::: INFORMATION SHOWN
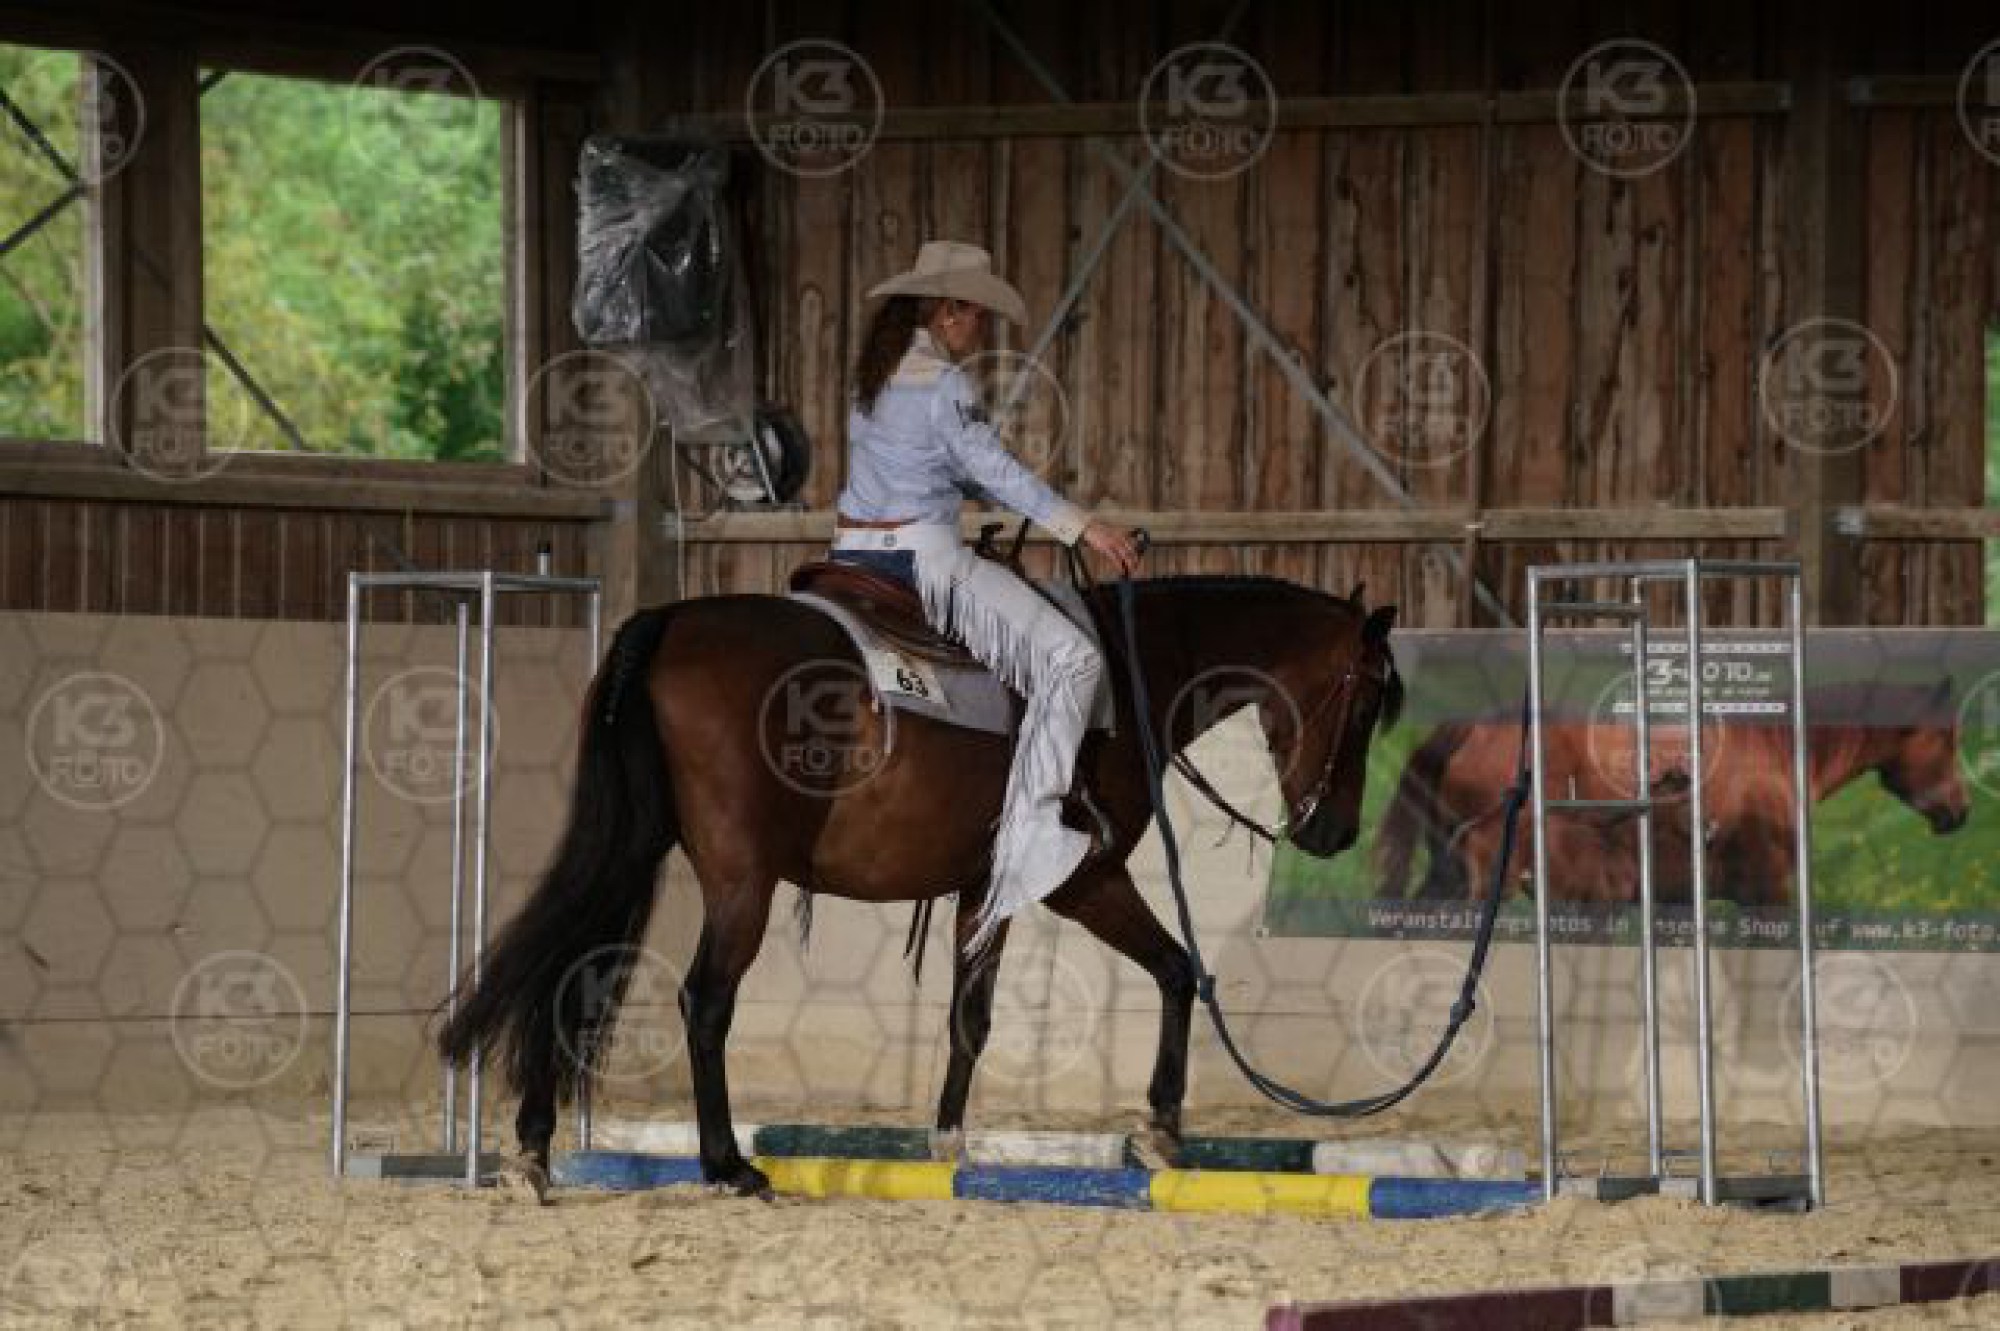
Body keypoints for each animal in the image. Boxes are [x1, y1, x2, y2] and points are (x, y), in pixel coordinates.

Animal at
::::::
::: INFORMATION SHOWN
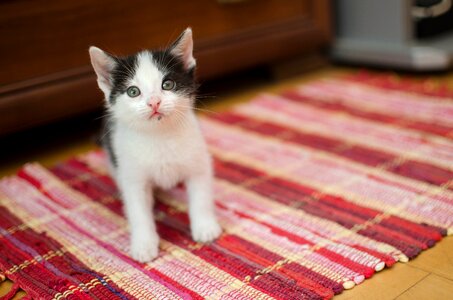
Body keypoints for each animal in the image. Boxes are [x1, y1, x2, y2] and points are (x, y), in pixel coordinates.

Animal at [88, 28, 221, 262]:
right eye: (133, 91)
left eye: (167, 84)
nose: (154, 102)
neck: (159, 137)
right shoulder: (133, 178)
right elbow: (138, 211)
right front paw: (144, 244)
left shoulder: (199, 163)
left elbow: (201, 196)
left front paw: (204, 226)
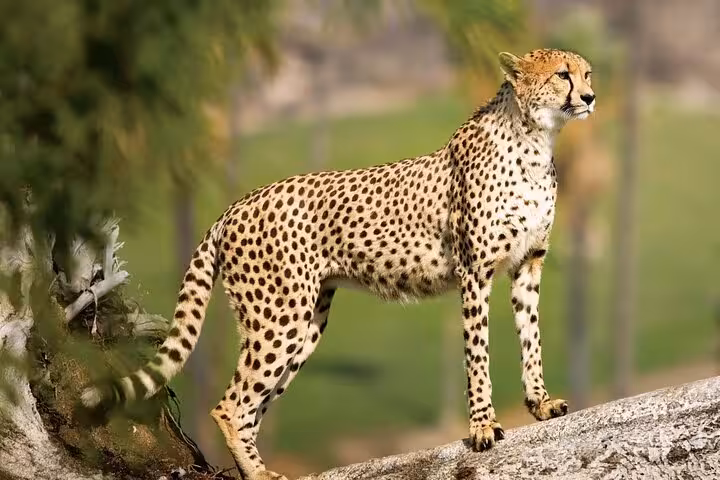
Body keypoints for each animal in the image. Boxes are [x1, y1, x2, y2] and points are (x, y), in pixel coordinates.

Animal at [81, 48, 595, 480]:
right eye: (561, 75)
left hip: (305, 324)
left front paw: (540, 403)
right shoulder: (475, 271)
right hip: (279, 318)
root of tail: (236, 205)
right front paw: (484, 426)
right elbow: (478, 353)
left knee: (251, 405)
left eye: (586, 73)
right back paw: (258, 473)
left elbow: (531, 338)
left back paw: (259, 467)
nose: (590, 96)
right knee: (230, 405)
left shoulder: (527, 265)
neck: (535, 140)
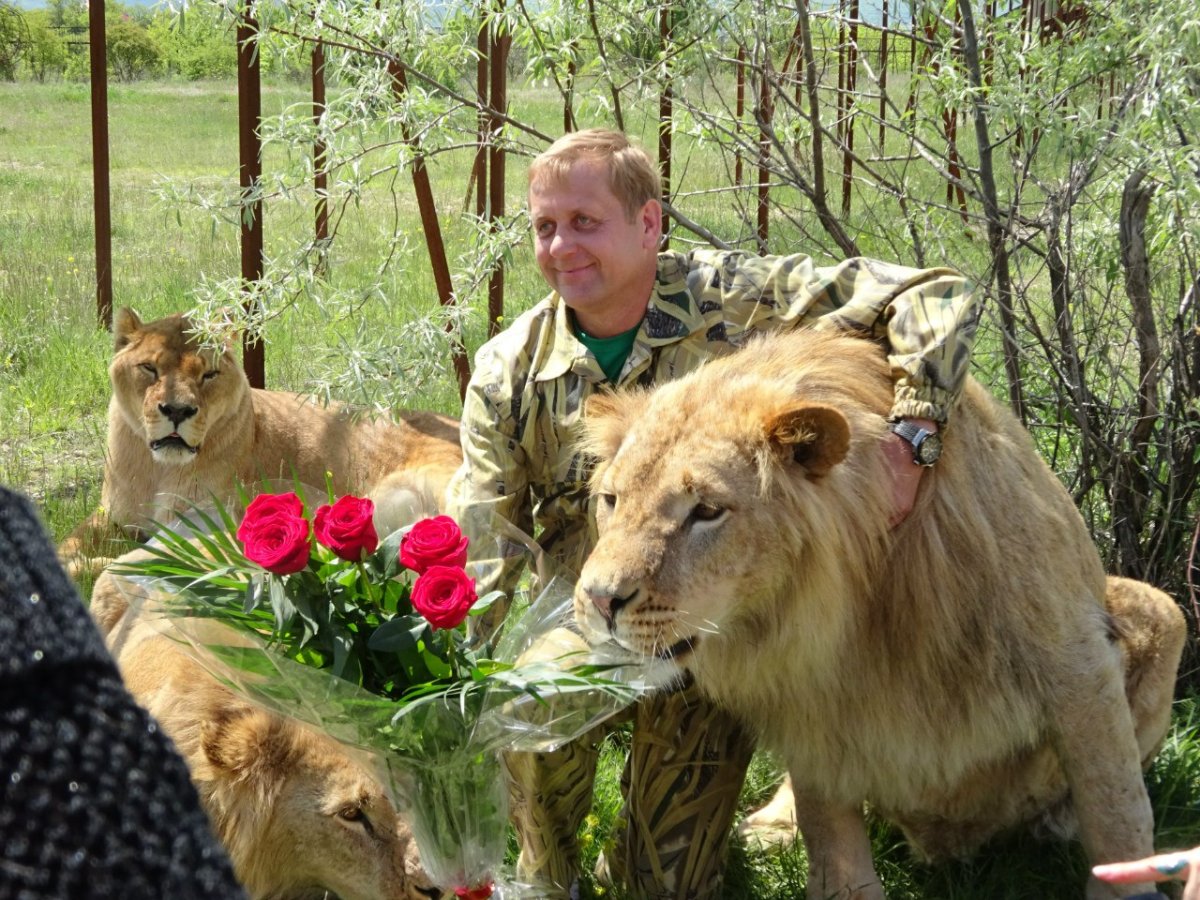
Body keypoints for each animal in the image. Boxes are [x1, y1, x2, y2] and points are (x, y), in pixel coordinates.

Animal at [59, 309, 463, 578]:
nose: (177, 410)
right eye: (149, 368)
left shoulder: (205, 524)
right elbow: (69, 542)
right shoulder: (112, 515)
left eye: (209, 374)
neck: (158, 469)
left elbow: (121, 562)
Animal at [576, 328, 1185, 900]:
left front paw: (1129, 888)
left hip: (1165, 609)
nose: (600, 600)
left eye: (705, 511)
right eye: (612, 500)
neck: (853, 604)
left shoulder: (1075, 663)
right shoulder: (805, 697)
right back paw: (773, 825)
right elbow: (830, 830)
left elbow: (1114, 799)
::::::
- _ACTIVITY_
Above are the records. Copy only the lines from the one with "left front paw: (204, 226)" through the one with "left elbow: (1114, 799)", exactly, with no pictures.

- _YOUR RESPONSE_
left front paw: (204, 226)
Body keypoints for each animal in the image. Boxes are [x1, y1, x2, y2] and points are (x, y), in pixel coordinates.

Animal at [81, 48, 595, 480]:
right eye: (561, 75)
left hip: (305, 324)
left front paw: (540, 403)
right shoulder: (475, 271)
right hip: (279, 318)
root of tail: (236, 205)
right front paw: (484, 426)
right elbow: (478, 353)
left knee: (251, 405)
left eye: (586, 73)
right back paw: (258, 473)
left elbow: (531, 338)
left back paw: (259, 467)
nose: (590, 96)
right knee: (230, 405)
left shoulder: (527, 265)
neck: (535, 140)
Body keypoints for each animal in the image. Boxes are [x1, y1, x2, y2] and points are (x, y), in pixel coordinates.

Animal at [59, 309, 463, 578]:
nose: (177, 410)
right eye: (149, 368)
left shoulder: (205, 524)
right elbow: (69, 542)
right shoulder: (112, 515)
left eye: (209, 374)
neck: (158, 469)
left elbow: (121, 562)
Animal at [576, 328, 1185, 900]:
left front paw: (1129, 888)
left hip: (1165, 609)
nose: (600, 600)
left eye: (705, 511)
right eye: (612, 500)
neck: (853, 604)
left shoulder: (1075, 663)
right shoulder: (805, 697)
right back paw: (773, 825)
right elbow: (830, 830)
left elbow: (1114, 799)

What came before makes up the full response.